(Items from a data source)

[Start of Attachment]

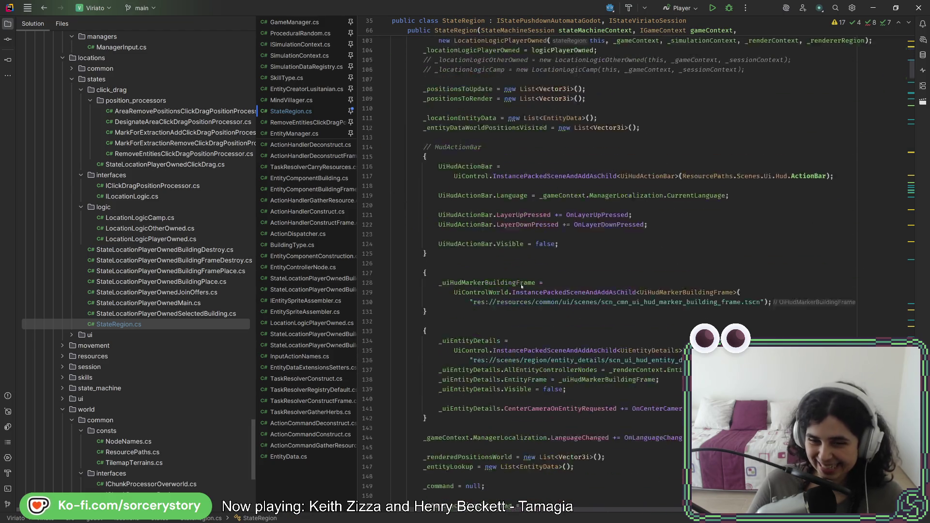
scroll(527, 289, "down", 11)
Step: Add _layerLevelMax = 0; below _layerLevelCurrent = 0; in the constructor
left_click(535, 259)
key("Return")
type("_layerLevelMax")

[End of Attachment]

TASK REQUIREMENTS: With the pictures dropped, write out all of the entries word for word.

WRITTEN REPLY:
scroll(527, 289, "down", 11)
Step: Add _layerLevelMax = 0; below _layerLevelCurrent = 0; in the constructor
left_click(535, 259)
key("Return")
type("_layerLevelMax")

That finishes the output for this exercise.